— OBIETTIVO DELL'ESERCIZIO —
Nel brano su Napoleone, in che data viene decretata l'annessione dello Stato Pontificio all'Impero francese?

— BRANO SCELTO —
Napoleone nasce ad Ajaccio il 15 agosto 1769. A nove anni viene ammesso alla prestigiosa scuola militare di Brienne-le-Château grazie all’attestato notarile redatto dal cugino Moccio Bonaparte, notaio di Empoli, con cui può dimostrare di possedere i quattro quarti di nobiltà per i legami familiari dei Bonaparte còrsi con quelli di San Miniato al Tedesco in provincia di Pisa, all’epoca diocesi di Lucca, dove vive un suo zio il canonico Filippo Bonaparte. Un altro ramo dei Bonaparte còrsi fa ascendere la propria origine ai Bonaparte ghibellini di Firenze, da dove furono cacciati negli anni delle lotte contro i guelfi trovando rifugio a Sarzana, terra di esilio di tanti fiorentini del due-trecento, tra cui anche Dante. Solo dopo la morte del padre Carlo, Napoleone cambia il cognome Buonaparte in Bonaparte che lo rende foneticamente più vicino alla lingua francese.

La parabola che ha portato Napoleone al vertice della sua gloria vedrà un rapido declino. Con la vittoria sull’Austria, il 17 maggio 1809 Napoleone decreta l’annessione dello Stato Pontificio all’Impero francese. Dopo poche settimane Pio VII viene arrestato e portato prima in Francia e poi a Savona prigioniero di Napoleone Bonaparte. Il collegio dei cardinali è portato a Parigi e poi disperso in diverse città francesi. Lo Stato Pontificio viene suddiviso in dipartimenti e governato alla maniera francese, la Curia romana è sciolta.

— VOCI ESTRATTE —
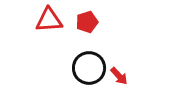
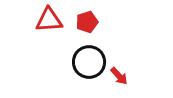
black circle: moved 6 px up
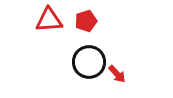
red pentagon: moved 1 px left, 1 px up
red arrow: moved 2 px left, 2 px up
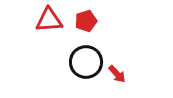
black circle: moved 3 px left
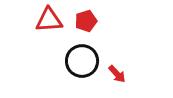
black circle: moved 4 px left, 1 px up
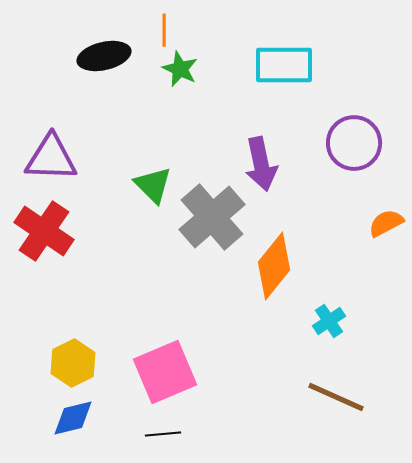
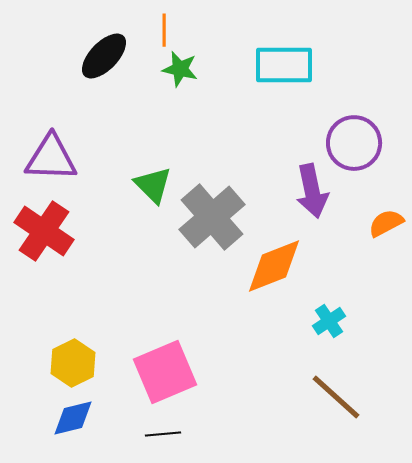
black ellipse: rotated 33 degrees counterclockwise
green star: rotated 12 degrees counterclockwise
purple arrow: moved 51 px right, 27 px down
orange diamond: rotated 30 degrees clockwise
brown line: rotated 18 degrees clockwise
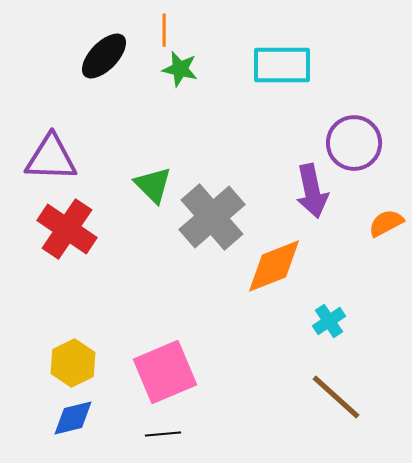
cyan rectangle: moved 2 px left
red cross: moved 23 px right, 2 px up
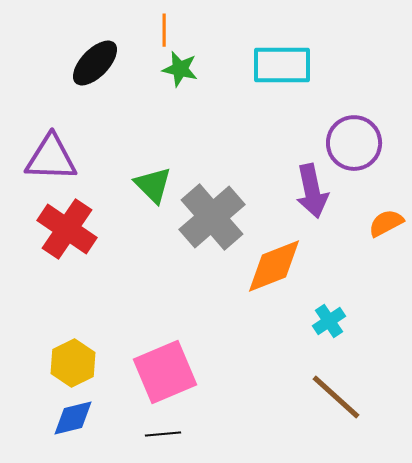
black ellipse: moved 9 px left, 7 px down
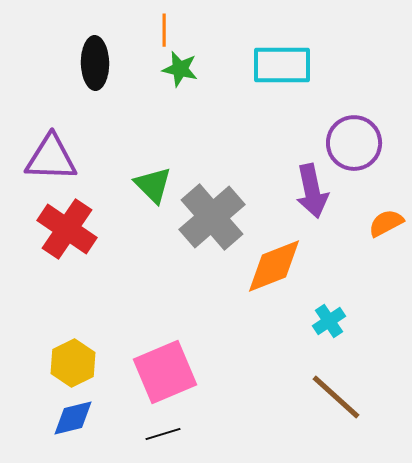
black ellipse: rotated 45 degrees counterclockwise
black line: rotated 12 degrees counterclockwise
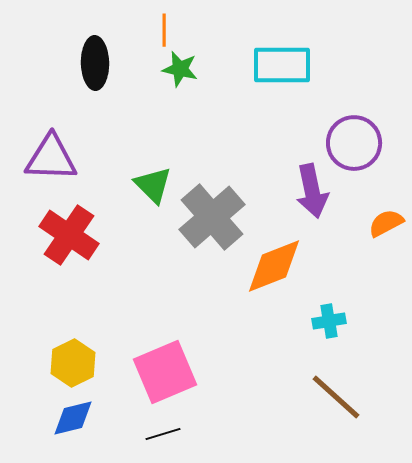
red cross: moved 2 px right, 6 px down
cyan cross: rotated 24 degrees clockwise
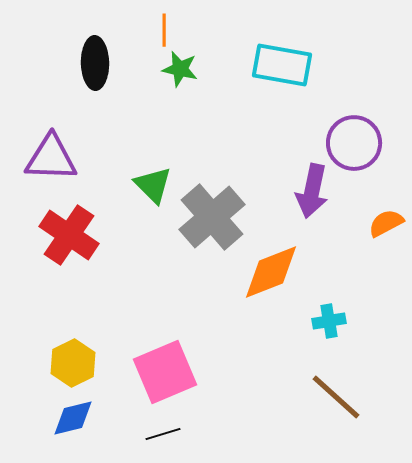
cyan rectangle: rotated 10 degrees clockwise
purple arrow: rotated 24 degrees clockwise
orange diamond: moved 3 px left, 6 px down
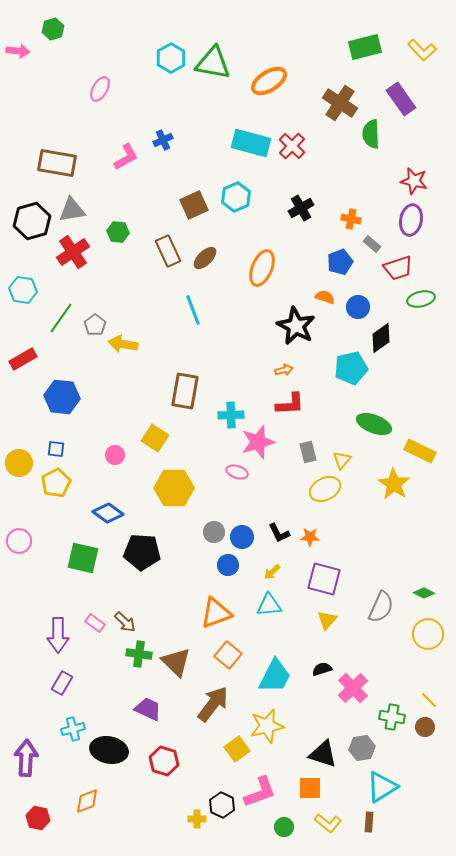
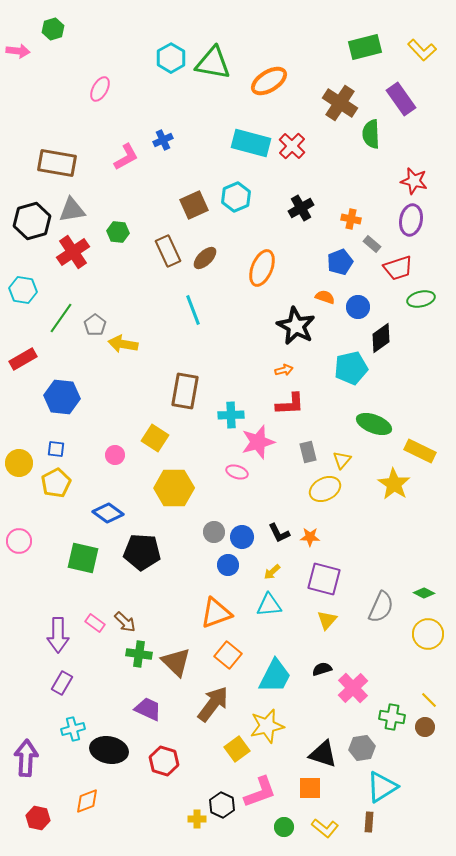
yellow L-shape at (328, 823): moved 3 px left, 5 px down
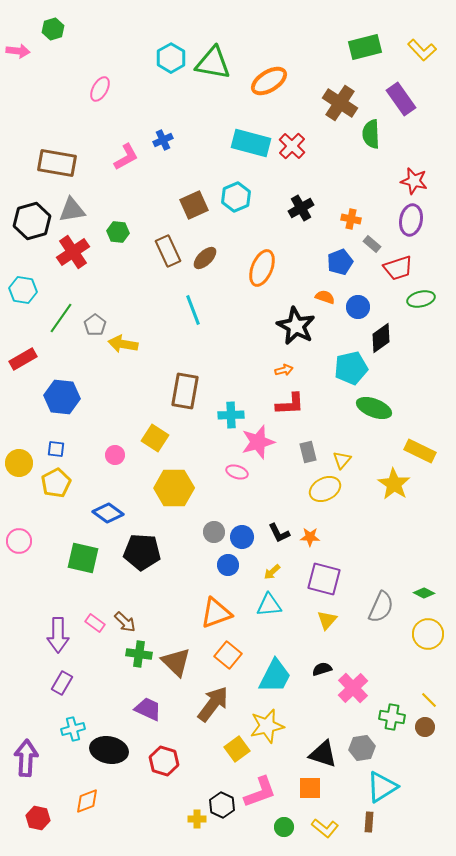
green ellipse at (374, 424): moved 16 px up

* * *

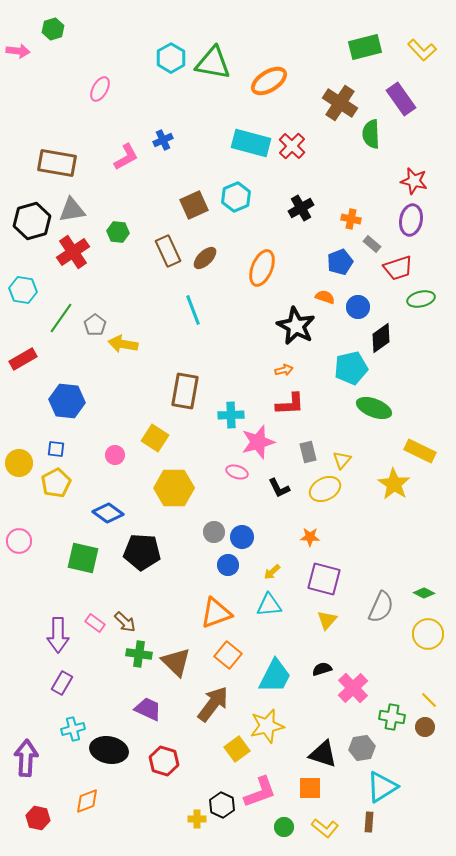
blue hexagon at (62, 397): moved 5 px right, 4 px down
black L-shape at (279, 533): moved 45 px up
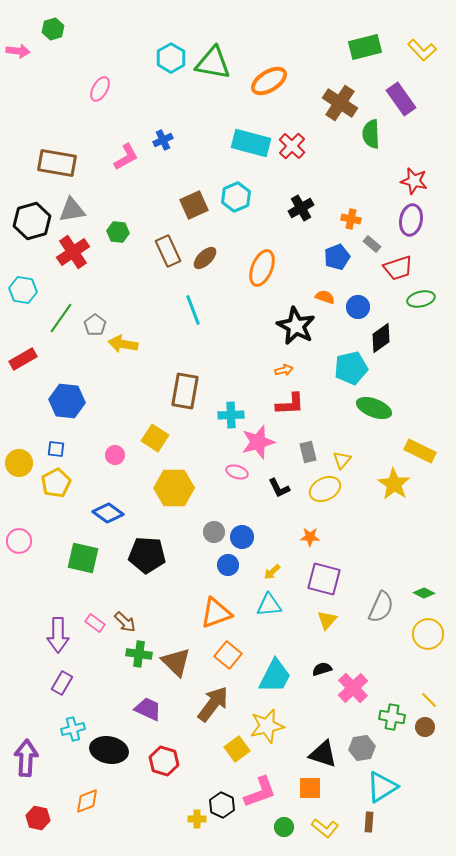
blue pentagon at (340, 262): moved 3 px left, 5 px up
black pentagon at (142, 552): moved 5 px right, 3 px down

...

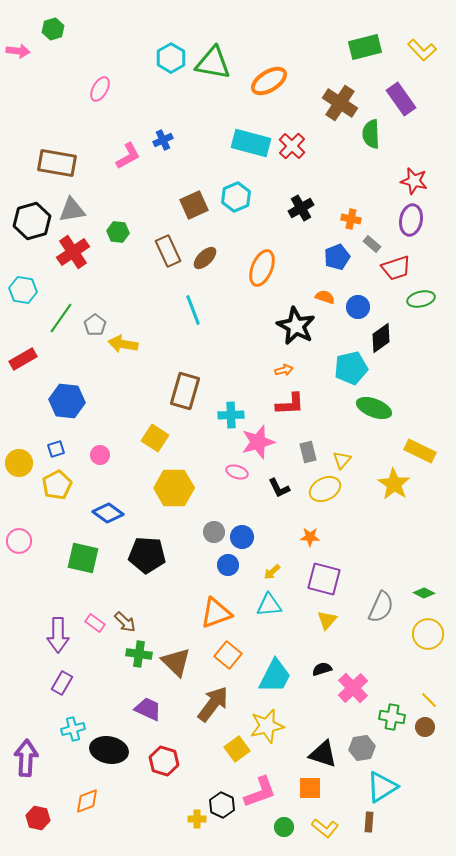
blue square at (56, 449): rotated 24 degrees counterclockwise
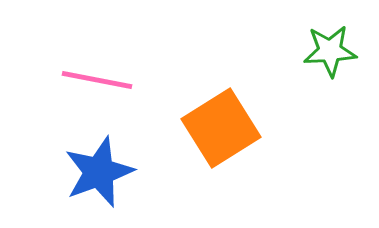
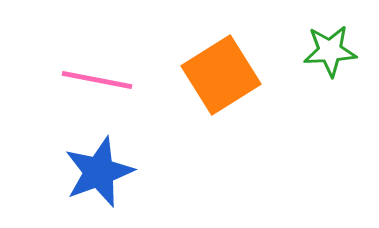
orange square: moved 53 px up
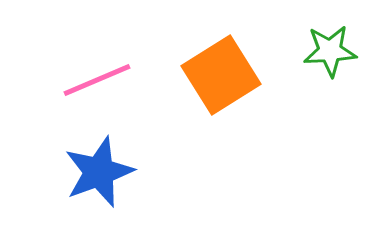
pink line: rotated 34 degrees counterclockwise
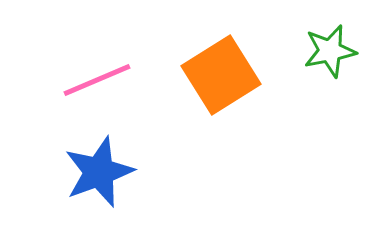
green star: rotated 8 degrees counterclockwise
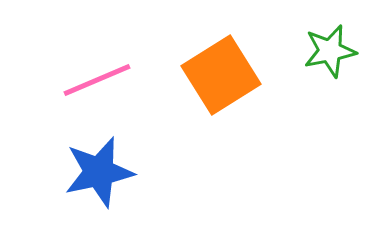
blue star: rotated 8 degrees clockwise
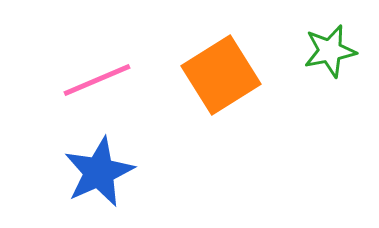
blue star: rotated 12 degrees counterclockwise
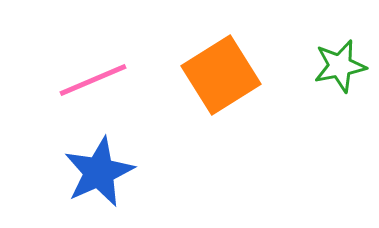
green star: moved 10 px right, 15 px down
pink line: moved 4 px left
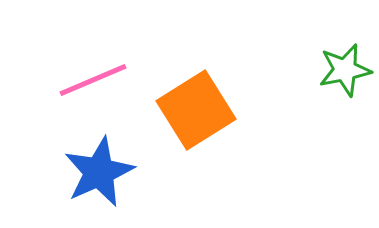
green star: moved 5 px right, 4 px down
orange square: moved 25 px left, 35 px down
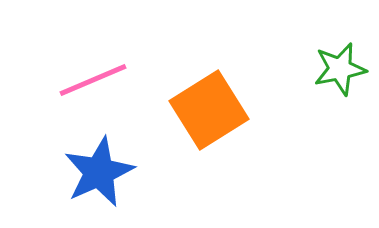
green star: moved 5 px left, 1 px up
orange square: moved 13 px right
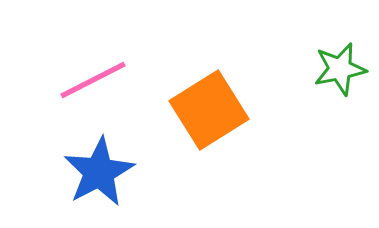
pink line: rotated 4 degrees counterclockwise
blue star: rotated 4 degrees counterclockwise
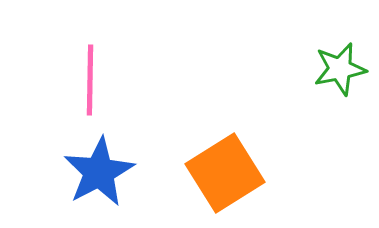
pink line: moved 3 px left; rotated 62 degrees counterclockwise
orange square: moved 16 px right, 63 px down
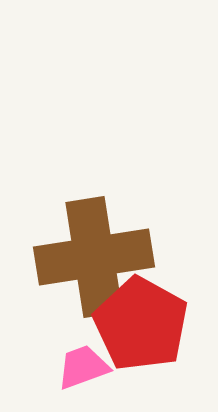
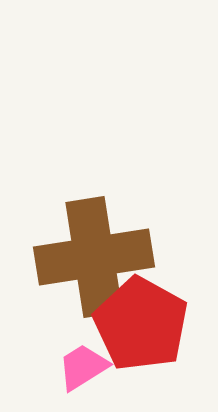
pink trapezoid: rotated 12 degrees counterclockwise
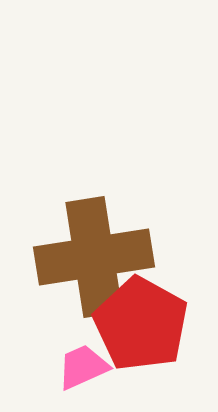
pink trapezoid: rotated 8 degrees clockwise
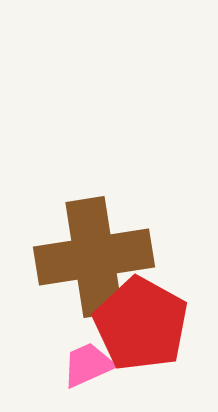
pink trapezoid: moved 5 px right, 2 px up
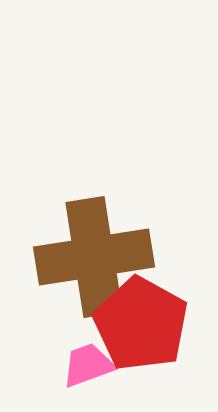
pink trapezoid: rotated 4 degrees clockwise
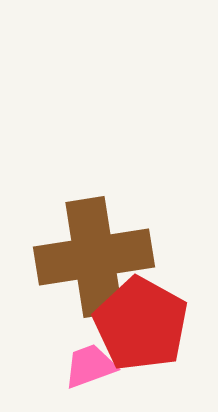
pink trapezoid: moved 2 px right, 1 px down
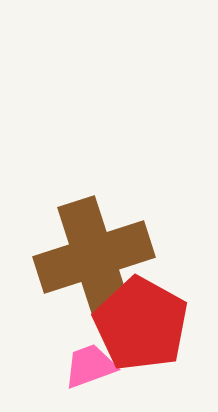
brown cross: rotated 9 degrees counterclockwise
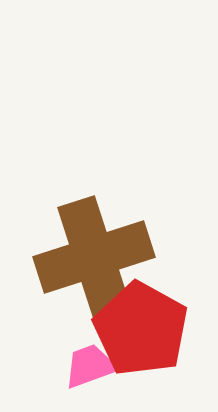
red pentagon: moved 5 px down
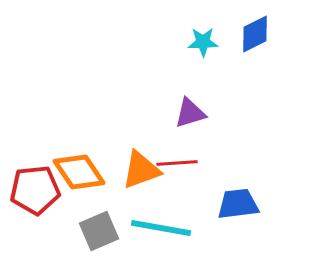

— RISULTATO DELL'ESERCIZIO —
Il 17 maggio 1809.